Au-delà, il y a le Parlement et les députés que nous allons élire. Plus nous agirons en direction de ces députés pour leur dire ce que nous souhaitons et ce que nous voulons, plus il y a de chances de faire bouger l'ensemble. La suite de ce que nous avons à faire est ainsi une intervention auprès des députés en place et futurs, une intervention civique en quelque sorte, que nos militants doivent s'approprier parce que les députés européens ont un rôle décisionnel. Si l'on arrive à les convaincre, peut-être que cela changera le cours des choses. Je rappelle qu'ils décident aussi de la teneur de la Com­mission, du nom des commissaires et de la présidence. Autant avoir des élus qui soient le plus proches possibles de nos attentes.

 

 

Comment la CES envisage-t-elle les suites ?

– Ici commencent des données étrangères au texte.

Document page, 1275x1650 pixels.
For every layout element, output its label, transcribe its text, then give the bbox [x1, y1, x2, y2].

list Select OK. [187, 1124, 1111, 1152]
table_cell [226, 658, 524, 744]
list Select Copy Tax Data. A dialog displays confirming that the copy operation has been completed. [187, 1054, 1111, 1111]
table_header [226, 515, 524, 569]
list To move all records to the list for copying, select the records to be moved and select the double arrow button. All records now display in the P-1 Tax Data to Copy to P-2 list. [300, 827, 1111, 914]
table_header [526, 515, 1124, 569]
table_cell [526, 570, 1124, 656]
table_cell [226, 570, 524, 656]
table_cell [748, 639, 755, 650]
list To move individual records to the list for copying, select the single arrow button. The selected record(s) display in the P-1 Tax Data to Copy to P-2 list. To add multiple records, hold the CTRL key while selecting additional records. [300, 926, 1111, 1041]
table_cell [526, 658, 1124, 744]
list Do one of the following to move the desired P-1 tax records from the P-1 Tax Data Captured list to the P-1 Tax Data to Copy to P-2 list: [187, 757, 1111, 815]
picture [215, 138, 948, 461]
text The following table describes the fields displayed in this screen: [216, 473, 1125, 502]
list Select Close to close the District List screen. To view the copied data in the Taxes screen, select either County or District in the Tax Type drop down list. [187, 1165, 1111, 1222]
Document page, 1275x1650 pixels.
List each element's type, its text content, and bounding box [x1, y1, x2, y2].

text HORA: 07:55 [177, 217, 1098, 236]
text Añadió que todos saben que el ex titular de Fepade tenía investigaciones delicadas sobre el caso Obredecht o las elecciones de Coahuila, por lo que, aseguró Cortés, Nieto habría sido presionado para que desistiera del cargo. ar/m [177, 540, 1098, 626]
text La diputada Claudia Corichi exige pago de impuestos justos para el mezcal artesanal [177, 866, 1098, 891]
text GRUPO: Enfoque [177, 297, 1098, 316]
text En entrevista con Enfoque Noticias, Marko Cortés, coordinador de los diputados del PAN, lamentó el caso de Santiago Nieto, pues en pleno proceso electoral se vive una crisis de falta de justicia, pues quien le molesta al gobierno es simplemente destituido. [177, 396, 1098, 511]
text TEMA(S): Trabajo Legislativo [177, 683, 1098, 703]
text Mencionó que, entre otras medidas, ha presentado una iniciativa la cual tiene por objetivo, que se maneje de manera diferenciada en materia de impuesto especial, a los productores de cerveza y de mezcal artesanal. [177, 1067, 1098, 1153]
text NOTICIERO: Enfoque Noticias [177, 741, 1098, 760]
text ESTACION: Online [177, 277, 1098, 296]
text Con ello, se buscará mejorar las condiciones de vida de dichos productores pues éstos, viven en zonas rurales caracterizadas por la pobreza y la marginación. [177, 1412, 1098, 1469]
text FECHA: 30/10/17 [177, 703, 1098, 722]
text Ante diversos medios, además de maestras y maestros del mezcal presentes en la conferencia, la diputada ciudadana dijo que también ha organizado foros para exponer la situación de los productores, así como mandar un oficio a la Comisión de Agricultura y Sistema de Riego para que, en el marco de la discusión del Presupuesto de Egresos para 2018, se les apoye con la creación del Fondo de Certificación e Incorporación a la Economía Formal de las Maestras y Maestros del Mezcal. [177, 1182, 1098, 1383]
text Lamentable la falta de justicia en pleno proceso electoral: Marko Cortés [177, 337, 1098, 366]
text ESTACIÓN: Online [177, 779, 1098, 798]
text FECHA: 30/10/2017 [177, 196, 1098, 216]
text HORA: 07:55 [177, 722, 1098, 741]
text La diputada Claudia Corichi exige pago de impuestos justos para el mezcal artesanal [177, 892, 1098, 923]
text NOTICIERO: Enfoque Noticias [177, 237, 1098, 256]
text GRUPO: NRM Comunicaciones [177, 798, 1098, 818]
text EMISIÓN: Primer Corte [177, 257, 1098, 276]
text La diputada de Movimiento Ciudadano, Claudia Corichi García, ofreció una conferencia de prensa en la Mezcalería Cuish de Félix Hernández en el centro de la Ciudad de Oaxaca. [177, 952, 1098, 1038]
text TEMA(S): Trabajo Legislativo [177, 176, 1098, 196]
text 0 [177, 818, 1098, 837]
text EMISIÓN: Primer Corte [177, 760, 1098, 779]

La CES est très contente de cette mobilisation et d'ailleurs, de nombreuses luttes se font jour en Europe. Soit on se défend, on bouge, on fait des propositions, soit le mouvement syndical ne pèse pas dans le débat. C'est la réalité, on ne peut pas faire autrement compte tenu des responsabilités que nous avons concernant la situation des salariés dans les entreprises. On ne peut plus être repliés sur des champs revendicatifs nationaux. Depuis notre lever au matin jusqu'au coucher, nous sommes soumis aux règlements européens et à leurs normes. On ne peut donc prétendre être en dehors des questions européennes. C'est ce qu'il faut faire comprendre à tous les salariés et à tous les syndiqués.
L'autre étape, c'est bien de partir de sa base nationale pour investir le champ européen tout en considérant ce qui se fait en Europe pour retourner vers sa base nationale. Il convient aussi de faire connaître les avancées que l'on a obtenues, la directive Reach, la directive sur les questions d'égalité entre les femmes et les hommes, sur les questions de santé et sécurité au travail… Il y a eu des avancées indéniables que l'on ne peut ignorer. À nous de relier ce qui se fait au niveau européen avec les enjeux nationaux. Le plan d'investissement a en résonance toute la campagne de la CGT sur le coût du capital et en particulier ce que l'on défend sur la revalorisation des salaires et la négociation collective. Dans le traité sur la stabilité (TSCG) figure le paramètre de la modération salariale. Si nous n'agissons pas sur ces questions, on passe à côté d'un champ d'intervention important. Pour ce faire, chacun dans sa partie, syndicats, membres de la société civile, politiques, on a besoin que tout le monde participe dans le respect des uns et des autres.